Another solution is to add memoization yourself, but this is impractical and is now the reason for a new linter error. Now it looks like this.

    const {
        seconds,
        minutes,
        pause,
        restart,
    } = useTimer({
        expiryTimestamp: Date.now() + RE_SEND_AFTER_SECONDS * 1000,
        onExpire: () => setIsCanReSendSms(true),
    });

    // eslint-disable-next-line react-hooks/exhaustive-deps
    const pauseMemoized = useCallback(pause, []);
    // eslint-disable-next-line react-hooks/exhaustive-deps
    const restartMemoized = useCallback(restart, []);

    useEffect(
        () => {
            if (screen === 'phoneConfirm') {
                restartMemoized(Date.now() + (RE_SEND_AFTER_SECONDS * 1000));
            } else {
                pauseMemoized();
            }
        },
        [screen, pauseMemoized, restartMemoized],
    );

I think the problem needs to be solved radically. That is, in the source.

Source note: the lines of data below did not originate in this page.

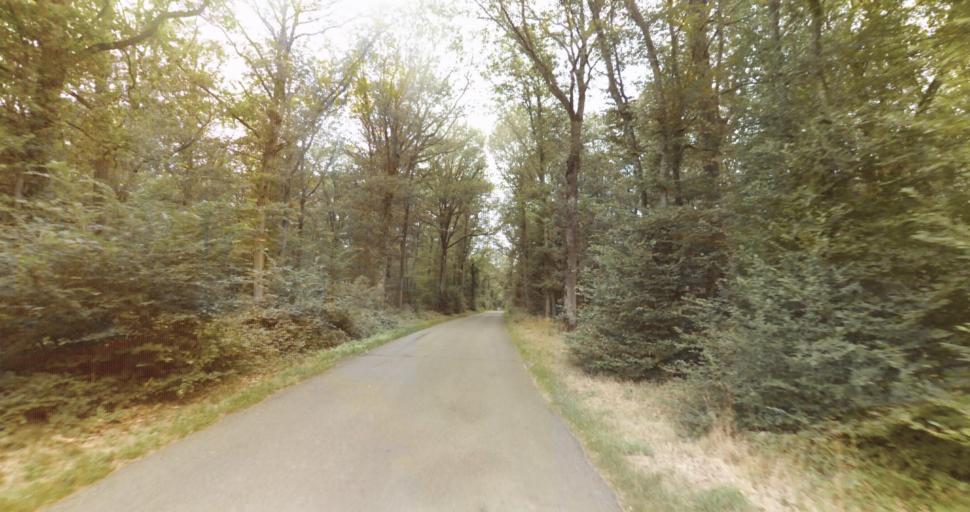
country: FR
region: Haute-Normandie
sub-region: Departement de l'Eure
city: Marcilly-sur-Eure
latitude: 48.8680
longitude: 1.3395
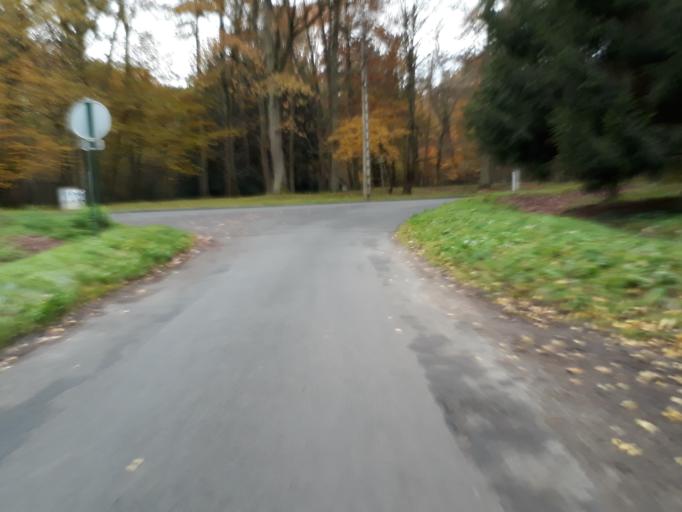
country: FR
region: Ile-de-France
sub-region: Departement de Seine-et-Marne
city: Bois-le-Roi
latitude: 48.4624
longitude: 2.6990
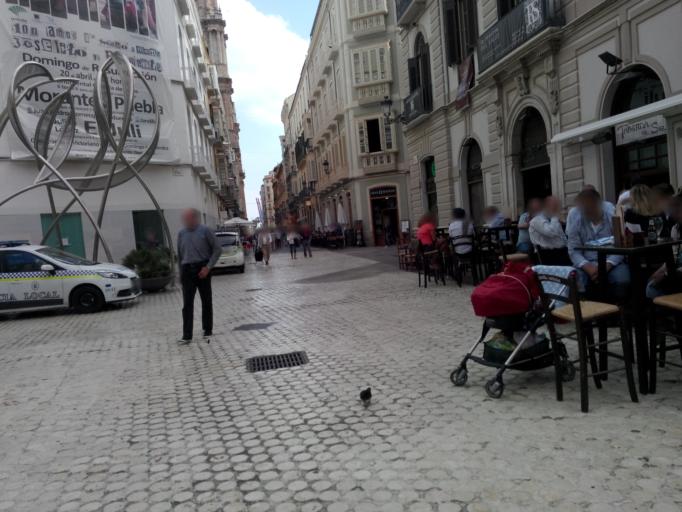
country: ES
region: Andalusia
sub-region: Provincia de Malaga
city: Malaga
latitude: 36.7217
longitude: -4.4202
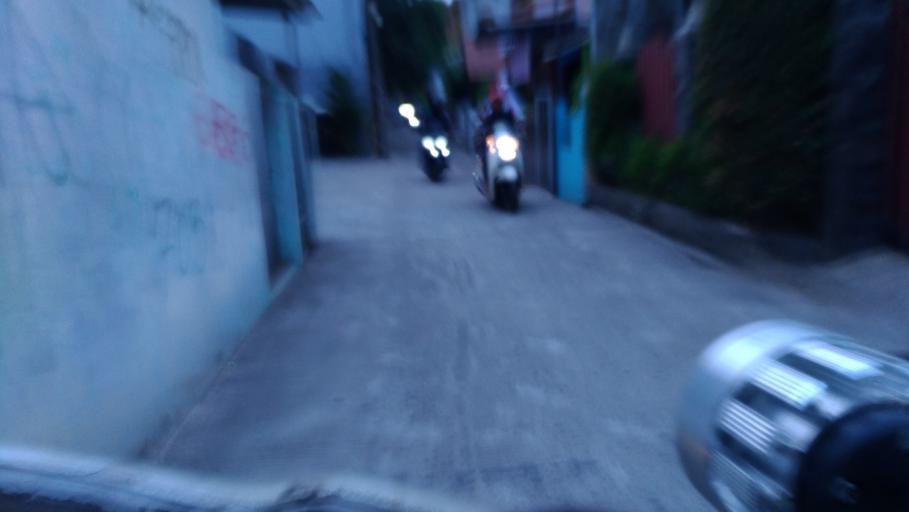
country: ID
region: West Java
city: Depok
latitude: -6.3531
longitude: 106.8772
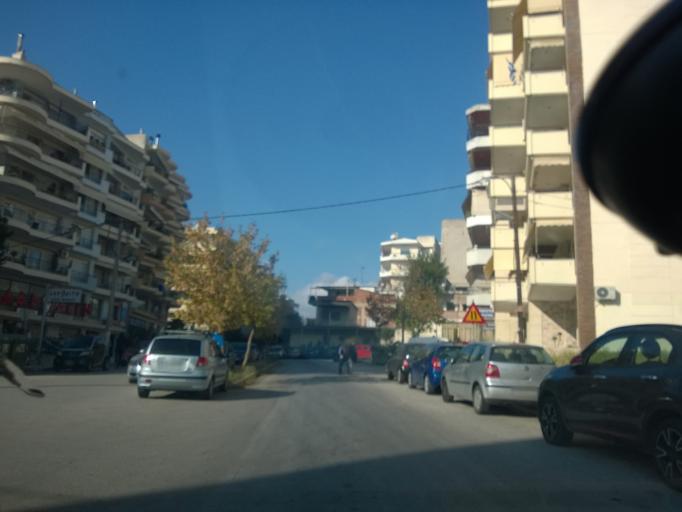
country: GR
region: Central Macedonia
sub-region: Nomos Thessalonikis
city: Stavroupoli
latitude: 40.6708
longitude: 22.9243
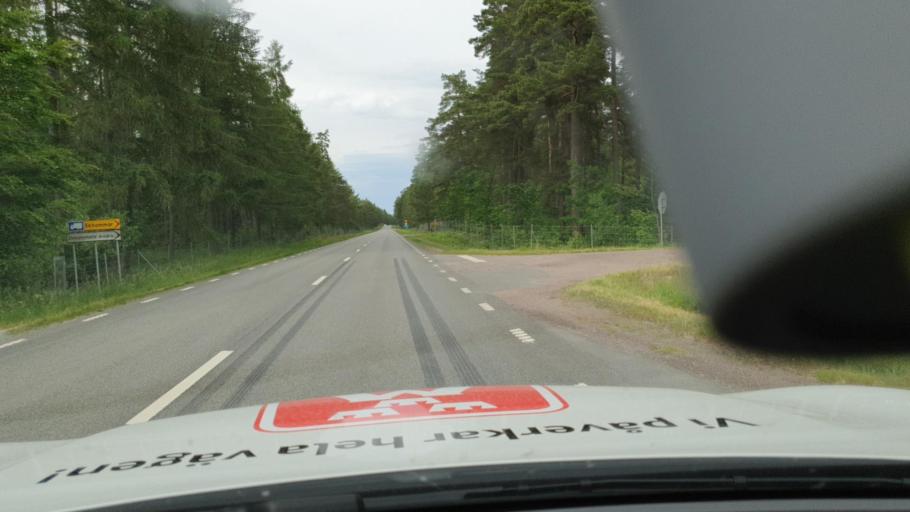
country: SE
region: Vaestra Goetaland
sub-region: Hjo Kommun
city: Hjo
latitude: 58.3657
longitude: 14.3522
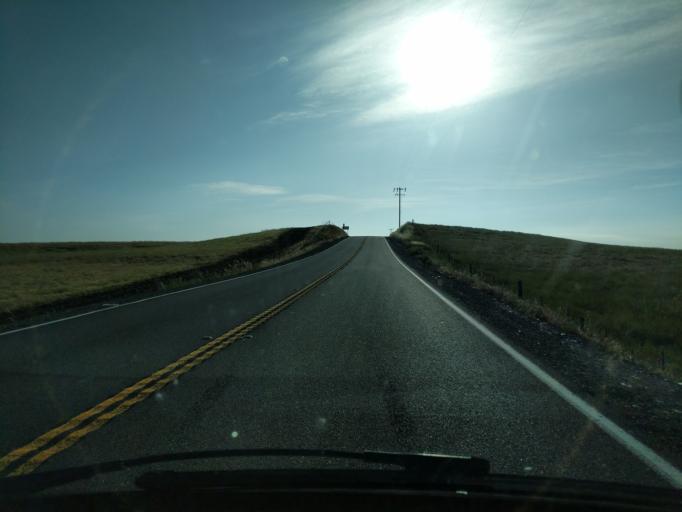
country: US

I was solving a similar problem nearby: https://github.com/pbeshai/use-query-params/pull/46

dartess avatar May 21 '20 13:05 dartess

Running into the same problem. Specifying a timer callback as a dependency infinitely triggers useEffect if any state is set inside the useEffect.

  const {
    seconds,
    minutes,
    pause,
    resume,
    restart
  } = useTimer({
    expiryTimestamp: convertDurationToExpiryTimestamp(durationInSeconds ? durationInSeconds : 60),
    onExpire: () => {}});

useEffect(() => {
  console.log("rerunning");
  if(activityState === "someValue") {
    restart();
    pause();
    setActivityState(newState);
  }
}, [activityState, pause, restart]);

In this example, the pause/restart callback changes with every render, which triggers the useEffect, which causes another render (via setActivityState), which changes the pause/restart callback, which calls the useEffect, etc...

dylanmrowe avatar Dec 30 '20 20:12 dylanmrowe

Should be solved (for useTimer at least) by https://github.com/amrlabib/react-timer-hook/pull/44

dylanmrowe avatar Dec 30 '20 23:12 dylanmrowe

@amrlabib could you please look into this?